RICHARD Habgood took one look at the gun the drug fuelled robber was holding and decided it was a replica. He was so sure he was right he decided to tackle the young robber. His gamble paid off although Richard was left covered in blood as the robber hit him with the weapon.
It happened at a quiet Hampshire convenience store and the full story emerged during the trial of the troubled young lad who carried out the attack.
The court heard that Richard had ran to the store, opposite the post office in Lowfrod near Bursledon where he works after hearing what was happening. He knew his wife was in the shop.
He quickly realised the gun Pearce was holding was not loaded.Reliving the ordeal, he told the Daily Echo: "He was very aggressive. He was doing a good impression of Bruce Willis.
"I realised the gun didn't have a magazine clip. I knew it wasn't a real one.
"He went bounding up to the cashier adopting a gangster pose, saying give me the cash'. The lady behind the till said you'll have to wait I'm serving a customer' which I think startled him."

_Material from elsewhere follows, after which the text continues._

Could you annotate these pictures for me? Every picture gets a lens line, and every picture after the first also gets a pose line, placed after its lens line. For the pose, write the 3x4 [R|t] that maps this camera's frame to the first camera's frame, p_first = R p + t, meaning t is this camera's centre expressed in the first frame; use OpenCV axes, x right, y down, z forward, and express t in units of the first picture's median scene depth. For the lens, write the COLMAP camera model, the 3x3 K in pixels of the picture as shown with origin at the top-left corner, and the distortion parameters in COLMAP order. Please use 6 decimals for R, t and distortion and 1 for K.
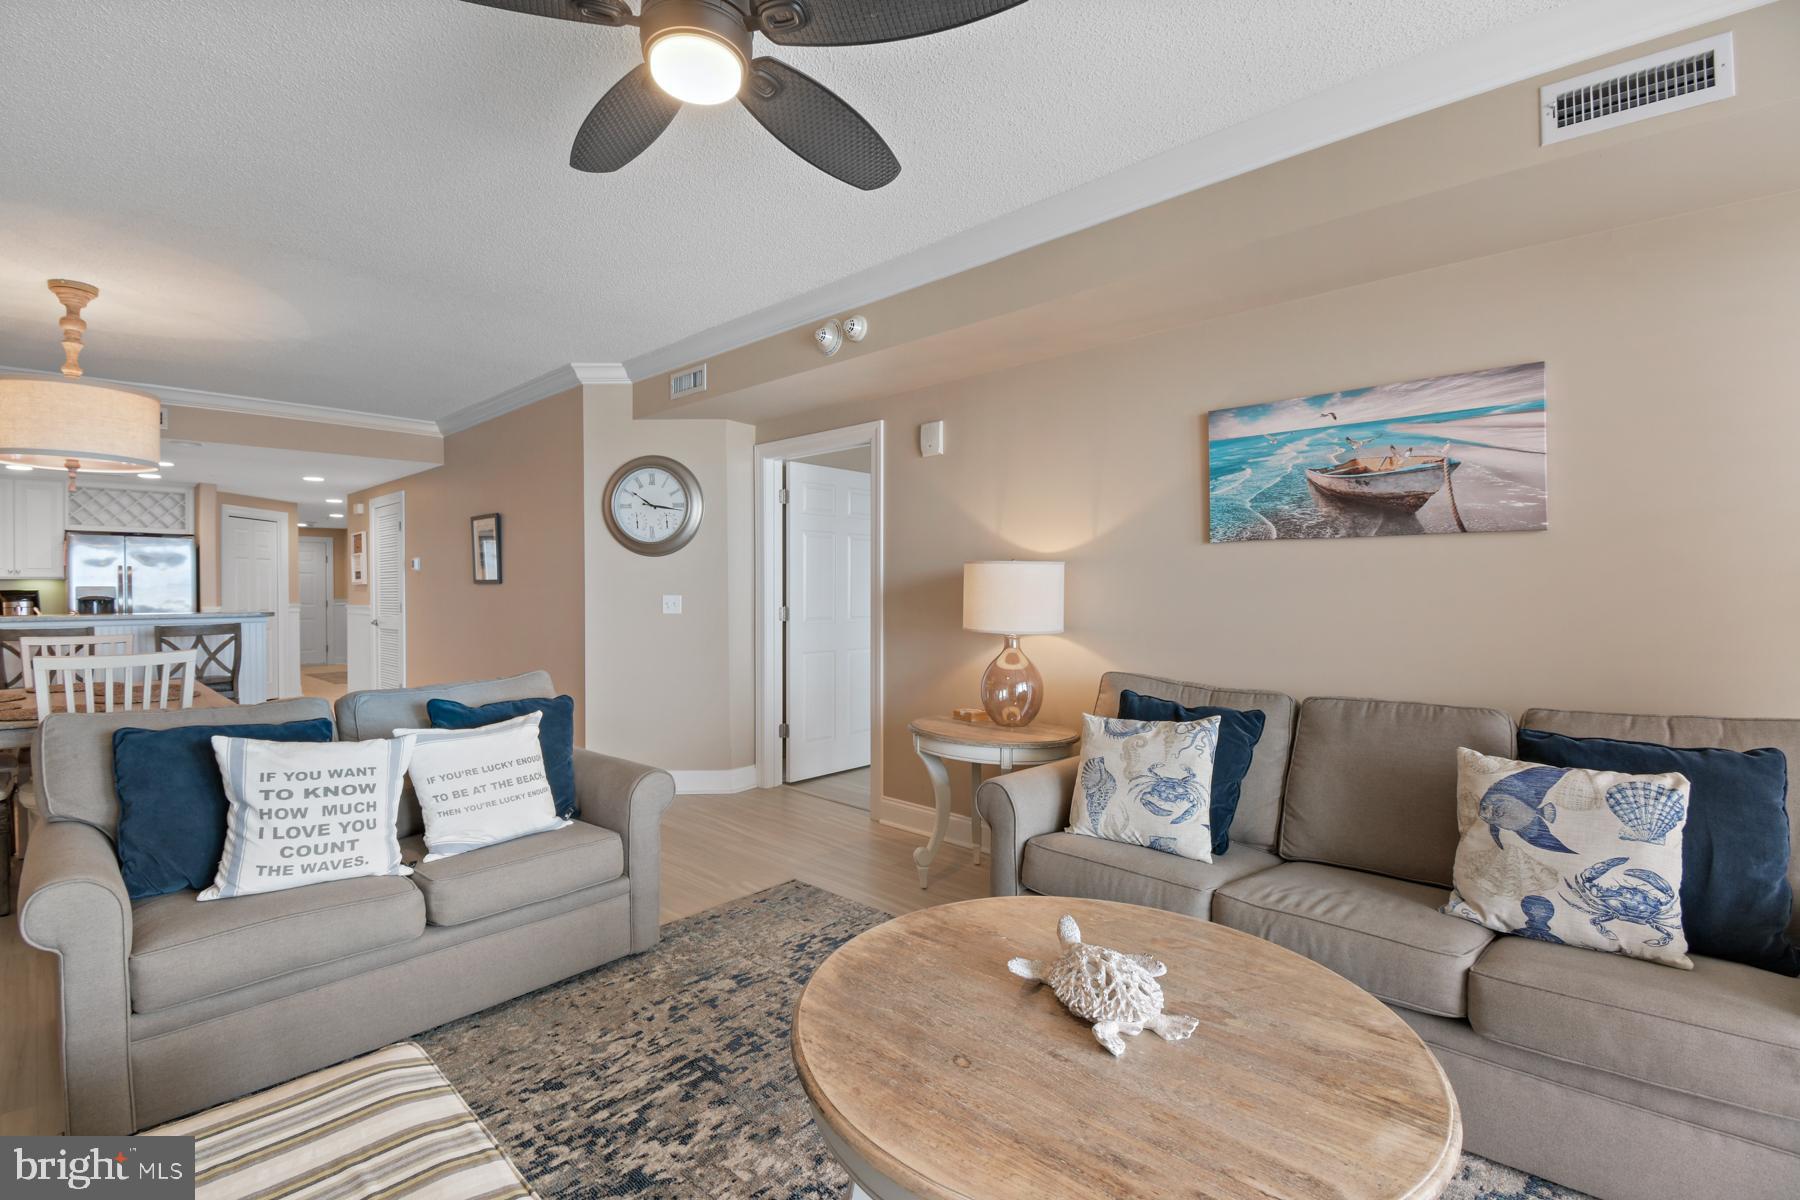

Mr Habgood added: "I grabbed his arm and pulled it away then we had a wrestling match to get him outside the shop.
"There were arms flayling but I managed to bundle him outside. He did try to shoot me with the gun. I saw him pull the trigger, but once he realised it didn't work he started hitting me with it.
"I hit him in the stomach to make him stop and he ran off."
Mr Habgood, who runs the Bursledon post office, was working in his newly opened chip shop in the same premises on a Saturday evening, when a customer told him about the young gunman.
His wife had already gone over the road to the One Stop so he dashed after her.
He said: "I just wasn't going to let this lad do what he was trying to do. If it was real gun I probably wouldn't have done anything. It would have taken my head off.
Prosecutor Louise Gray told Southampton Crown Court how another young man had earlier pulled up in a car outside the One Stop shop and was threatened by Pearce as he got out.
Ms Gray said Pearce was waving the gun in a "gangster style", pointed it at the man and said: "Do you think I'm joking?"
Pearce was later arrested by armed police when they surrounded a house where he had been partying with pals. He had made a lengthy confession to the police control room by dialling 999 and saying: "I want to give myself up. I'm handing myself in."
Pearce was charged with and pleaded guilty to possession of an imitation firearm with intent, attempted robbery, assault by beating and racial abuse that caused distress and alarm.
Mr Habgood said: "I don't like to see young people's lives get messed up but when they represent such a threat to society they deserve to be locked up."
James Pearce, now 17, of Vaughan Close, Southampton, had 23 convictions over the past three years including actual bodily harm, burglary, arson, criminal damage, car theft.
Michael Butt, for Pearce, said anger and frustration at dysfunctional relationships that mattered to him at the time had proved to be a "explosive combination" for Pearce.
Passing sentence Judge Derwen Hope said he was in no doubt Pearce posed a significant risk of harm to the public.
He handed the youth a six-year extended sentence, four of which will be spent in custody.